Bio
Thomas Hine is a writer on history, culture and design. He is the author of five books, and he contributes frequently to magazines, including The Magazine Antiques, Philadelphia Magazine, Atlantic Monthly, Martha Stewart Living, Architectural Record and others. For several years, he was a senior contributing writer to Home Miami and Home Fort Lauderdale.
In June 2014 he began writing a biweekly column on art museum exhibitions for the Philadelphia Inquirer. From 1973 until 1996, he was the architecture and design critic for the Inquirer, where he wrote a weekly column, "Surroundings," and numerous other articles on planning, preservation, and other environmental and aesthetic issues.
He has been praised in the New Yorker by John Updike for his "mischievously alert sensibility, and was recently cited by House & Garden as "America's sharpest design critic." Populuxe--a word he coined as the title of his first book to describe the styles and enthusiasms of post-World War II America, has entered the language and is now included in the American Heritage and Random House dictionaries.
In 1977 and 1978, he was a Ford Foundation fellow, travelling in Iran, Kuwait, Saudi Arabia, the Soviet Union and elsewhere to study the impact of rapid political change on architecture and planning.
He was guest curator of Promises of Paradise, a groundbreaking 2007-2008 exhibition on the design of post World War II South Florida. He also was an adviser to the Orange County Museum of Art on its 2007-2009 touring exhibition Birth of the Cool and wrote an essay for its hignly-praised, award-winning catalogue. Earlier, he was guest curator for the Denver Art Museum touring exhibition US Design: 1975-2000.He also wrote one of the essays in its catalogue. He worked with the National Building Museum on On the Job, a 2001 exhibition and catalogue about offices, and with the Fairmount Park Art Association on its New LandMarks exhibition and catalogue, which explored a new approach to public art. In 1989, he was an advisor to the Museum of Contemporary Art, Los Angeles, on its exhibition, Landmarks for Modern Living, about the post World War II Case Study House program, and he contributed an essay to its prize-winning catalogue.
Other books to which he has contributed chapters include Volare(1999) and Material Man (2000),both created by the Fashion Engineering Unit of Florence Italy, and Life: A Century of Change (2000).
One of his most unusual projects was as multimedia editor for the electronic edition of Bartlett's Familiar Quotations. His task was to consider what still images, moving pictures, music, and sounds have become familiar quotations in our multimedia culture.

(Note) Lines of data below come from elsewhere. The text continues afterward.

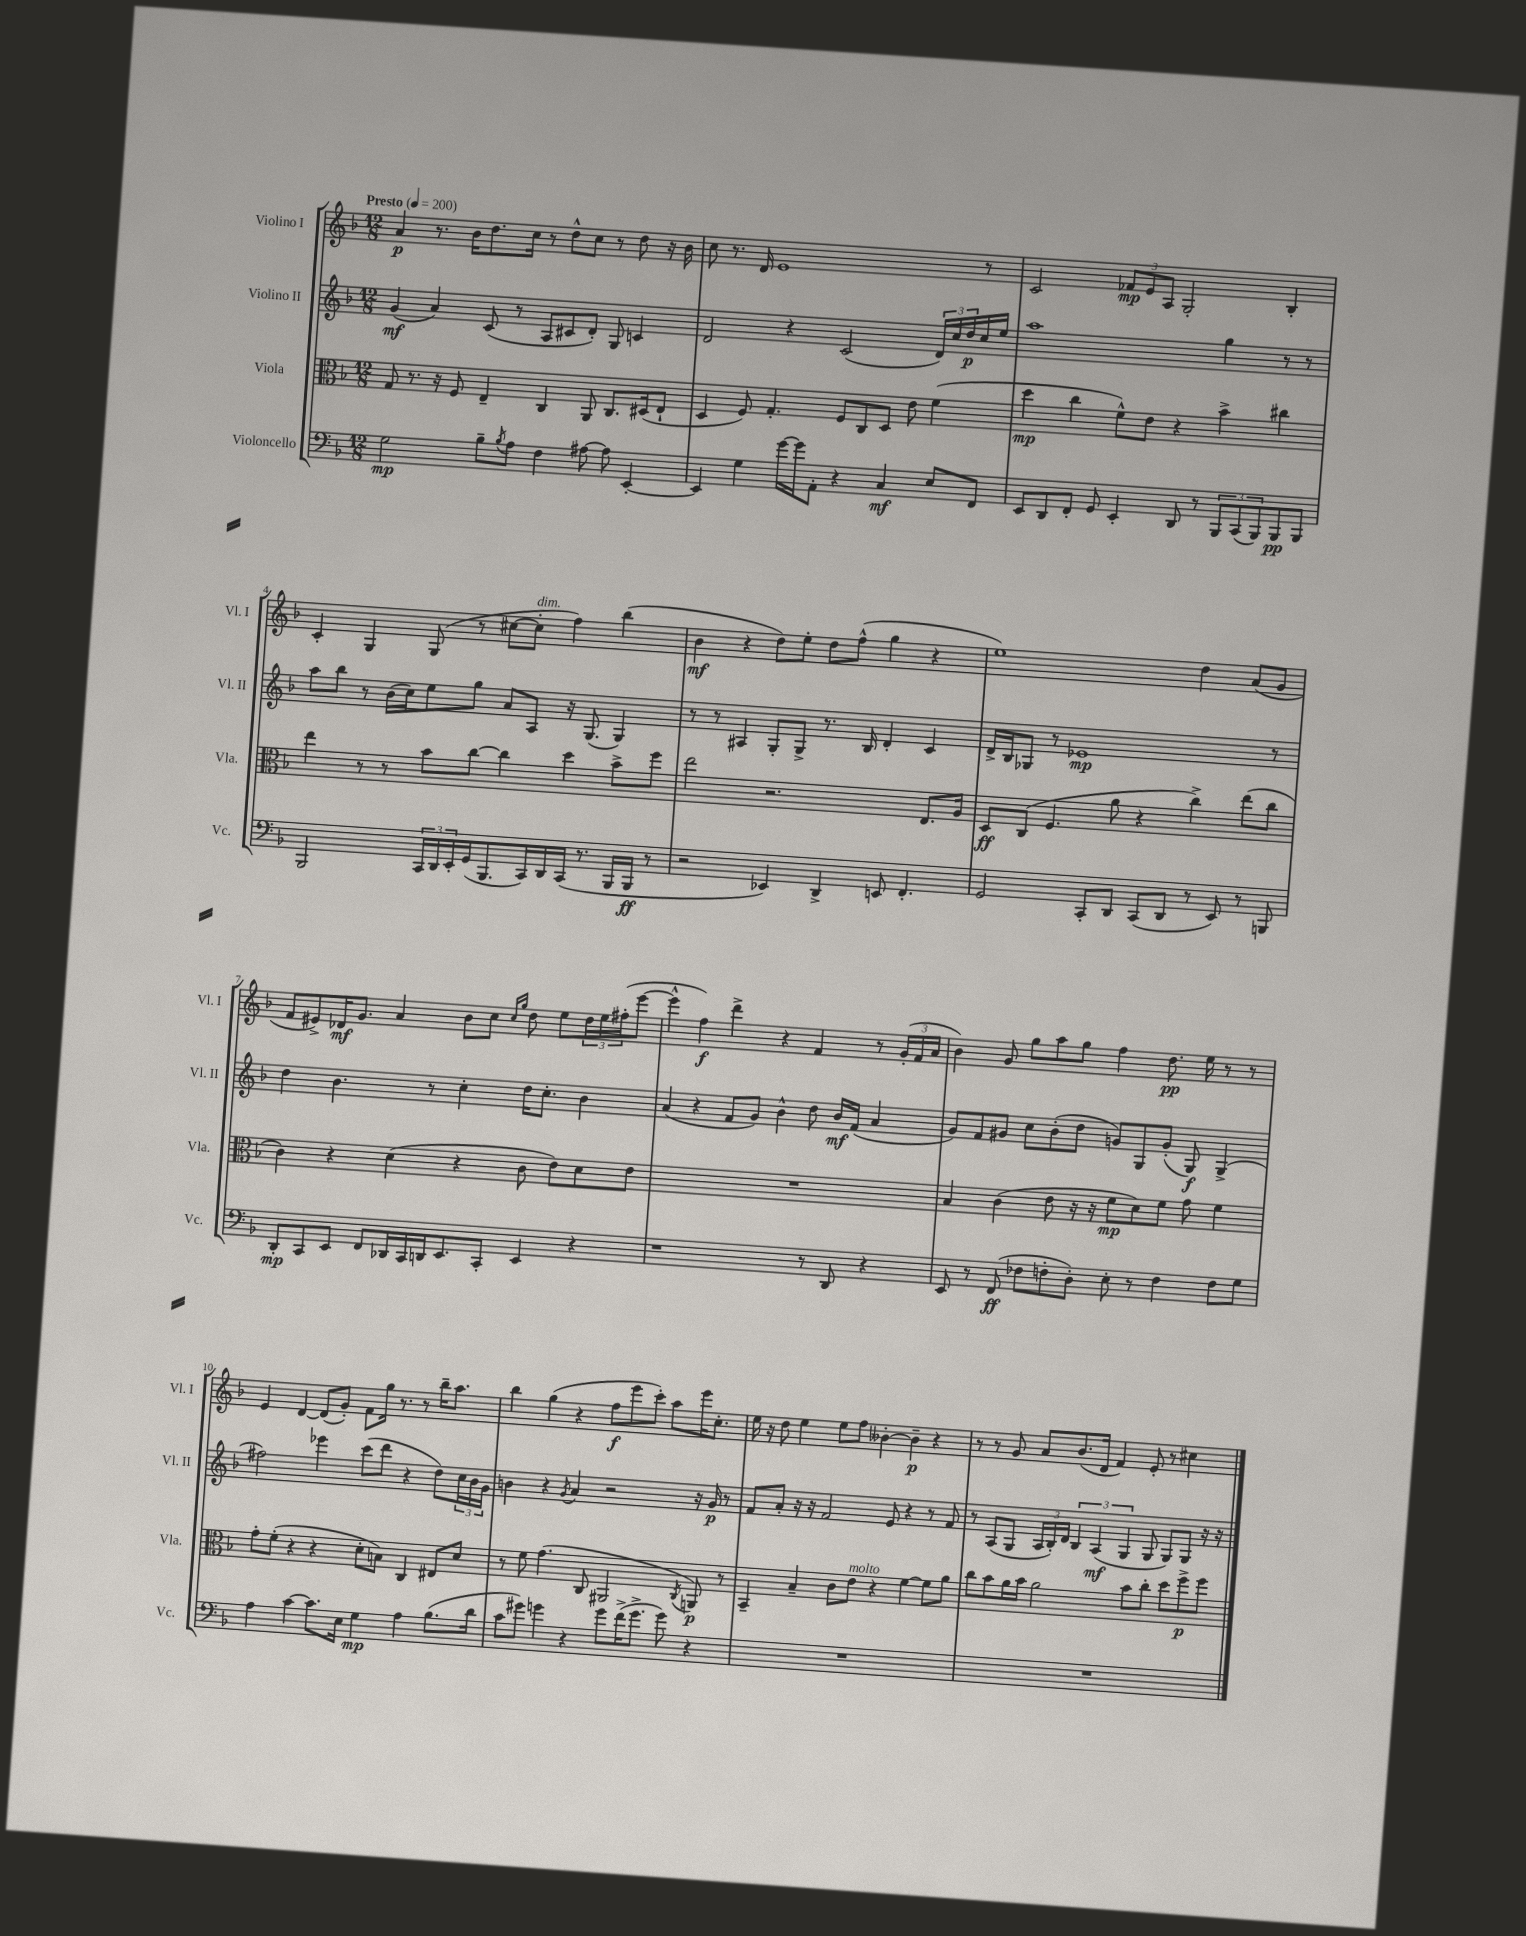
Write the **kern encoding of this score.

**kern	**kern	**kern	**kern
*staff4	*staff3	*staff2	*staff1
*clefF4	*clefC3	*clefG2	*clefG2
*k[b-]	*k[b-]	*k[b-]	*k[b-]
*M12/8	*M12/8	*M12/8	*M12/8
*MM200	*MM200	*MM200	*MM200
2G	8G	(4g	4a
.	8.r	.	.
.	.	4a)	8.r
.	16r	.	.
.	8F	.	.
.	.	.	16b-
8B-~	4E~	(8c	8.dd
8qB-	.	.	.
8A	.	8r	.
.	.	.	16cc
4F	4C	8A	8r
.	.	8c#	8dd^^
[8A#	8AA	8d')	8cc
8A#]	8.C	8G	8r
[4EE'	.	4c	8dd
.	(16D#	.	.
.	8E`	.	16r
.	.	.	16b-
=	=	=	=
4EE]	4D	2d	8cc
.	.	.	8.r
4G	8F)	.	.
.	.	.	16d
.	4.G'	.	1e
[16g	.	4r	.
16g]	.	.	.
8AA'	.	.	.
4r	8F	(2c	.
.	8C	.	.
4C	8D	.	.
.	8e	.	.
8E	(4f	24d)	.
.	.	24cc	.
.	.	24dd	.
8FF	.	16cc	8r
.	.	16ee	.
=	=	=	=
8EE	4dd	1aa	2c
8DD	.	.	.
8FF'	4cc	.	.
8GG	.	.	.
4EE'	8f^^)	.	12f-
.	.	.	12e
.	8e	.	.
.	.	.	12A
8DD	4r	.	2G'
8r	.	.	.
12BBB-	4b-^	4gg	.
(12CC	.	.	.
12BBB-)	.	.	.
8BBB-	4cc#	8r	4B-'
8BBB-	.	8r	.
=	=	=	=
2BBB-	4ee	8aa	4c'
.	.	8bb-	.
.	8r	8r	4G
.	8r	(16b-	.
.	.	16cc)	.
24CC	8b-	8ee	(8G
24DD	.	.	.
24EE'	.	.	.
(16GG	[8cc	8gg	8r
8.BBB-	.	.	.
.	4cc]	8a	[8cc#
16CC)	.	8A	8cc#']
16DD	.	.	.
(16CC	4dd	16r	4ff)
8.r	.	(8.G	.
16BBB-	8b-^	4G)	(4bb-
16BBB-	.	.	.
8r	8ff	.	.
=	=	=	=
2r	2ee	8r	4b-
.	.	8r	.
.	.	4A#	4r
4EE-)	2.r	8G'	8dd)
.	.	8G^	8ee'
4DD^	.	8.r	8dd
.	.	.	(8ff^^
.	.	16B-	.
8EE	.	4d'	4gg
4.FF'	.	.	.
.	8.E	4c	4r
.	16A	.	.
=	=	=	=
2GG	8D	16d^	1ee)
.	.	16B-	.
.	(8C	8G-	.
.	4.F	8r	.
.	.	1e-	.
8CC'	.	.	.
8DD	8a	.	.
(8CC	4r	.	.
8DD	.	.	.
8r	4cc^)	.	4dd
8EE)	.	.	.
8r	(8ee	.	(8a
8BBB	8cc	8r	8g
=	=	=	=
8DD'	4c)	4dd	8f
8CC	.	.	8e#^)
8EE	4r	4.b-	16d-
.	.	.	8.g
8FF	.	.	.
16DD-	(4d	.	4a
16CC	.	.	.
16DD	.	8r	.
8.EE	.	.	.
.	4r	4cc'	8b-
8CC'	.	.	8cc
.	.	.	16qqcc
.	.	.	16qqgg
4EE	8c	16dd	8dd
.	.	8.cc'	.
.	8e)	.	8ee
4r	8d	4b-	24dd
.	.	.	24ee
.	.	.	(24ff#'
.	8e	.	[8eee
=	=	=	=
1r	1.r	(4a	4eee^^]
.	.	4r	4ff)
.	.	8f	4ddd^
.	.	8g)	.
.	.	4b-^^	4r
8r	.	8dd	4f
8DD	.	16b-	.
.	.	(16f	.
4r	.	4a	8r
.	.	.	(24g'
.	.	.	24f
.	.	.	24a
=	=	=	=
8EE	4B-	8g)	4b-)
8r	.	8f	.
(8FF	(4c	8g#	8g
8F-	.	8cc	8gg
8F'	8e	(8b-'	8aa
8D')	16r	8dd	8gg
.	16r	.	.
8E'	8f	8g)	4ff
8r	8d)	8G	.
4F	8f	(8g'	8.dd
.	8g	8G)	.
.	.	.	16ee
8F	4f	(4G^	8r
8G	.	.	8r
=	=	=	=
4A	8g'	2ff#)	4e
.	(8f'	.	.
[4c	4r	.	[4d
8.c]	4r	4eee-	(8d]
.	.	.	8g')
16E	.	.	.
4G	8d'	(8ccc	8f
.	8B)	8ddd	16gg
.	.	.	8.r
4A	4C	4r	.
.	.	.	8r
(8.B-	8E#	8dd)	16bb-~
.	.	.	8.aa
.	8d	24cc	.
.	.	24b-	.
16d	.	.	.
.	.	24g	.
=	=	=	=
8c	8r	4b	4bb-
8g#)	8f	.	.
4g	(4.g	4r	(4gg
.	.	8qg	.
4r	.	4a	4r
.	8C	.	.
8g	2AA#	2r	8ff
(16f^	.	.	8eee
8.g^	.	.	.
.	.	.	8ccc')
8g)	.	.	8aa
.	8qC	.	.
4r	8AA)	16r	16eee
.	.	16g	8.cc'
.	8r	8r	.
=	=	=	=
1.r	4BB-~	8f	16ee
.	.	.	16r
.	.	8a'	8dd
.	4B-~	16r	4ee
.	.	16r	.
.	.	2f	.
.	8c	.	8ee
.	8e	.	8ff
.	4r	.	[4b--'
.	.	8e	.
.	[4f	4r	4b--~]
.	8f]	8r	4r
.	8a	8f	.
=	=	=	=
1.r	8cc	8r	8r
.	8b-	(8A	8r
.	16a	8G	8g
.	16b-	.	.
.	2a	24A	8a
.	.	24B-')	.
.	.	24d	.
.	.	6B-	(8.b-
.	.	(6A	.
.	.	.	16d
.	.	.	4f)
.	.	6G	.
.	8b-	.	.
.	8cc'	8G	8e'
.	8dd	8G)	8r
.	8ff^	8G	4cc#
.	8ff	16r	.
.	.	16r	.
==	==	==	==
*-	*-	*-	*-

He has taught courses at both the University of Pennsylvania and Temple University. He has lectured at Yale, Syracuse, Drexel, and Michigan State Universities, museums including the Philadelphia Museum of Art, the Museum of the City of New York, the Cooper-Hewitt National Design Museum, and the Worcester Art Museum, and to professional and trade associations including the American Institute of Architects, the Canadian Pulp and Paper Association, and the Beer Marketing Symposium. He wrote and narrated a series of short programs on architecture for WHYY public television in Philadelphia, and did two programs on design for New Jersey Network. In other television appearances, he discussed packaging on the Today show, and spoke on Entertainment Tonight about the meaning of stereophonic sound.
He was born in suburban Boston, grew up in Connecticut, and graduated from Yale. He has lived in Philadelphia since 1970.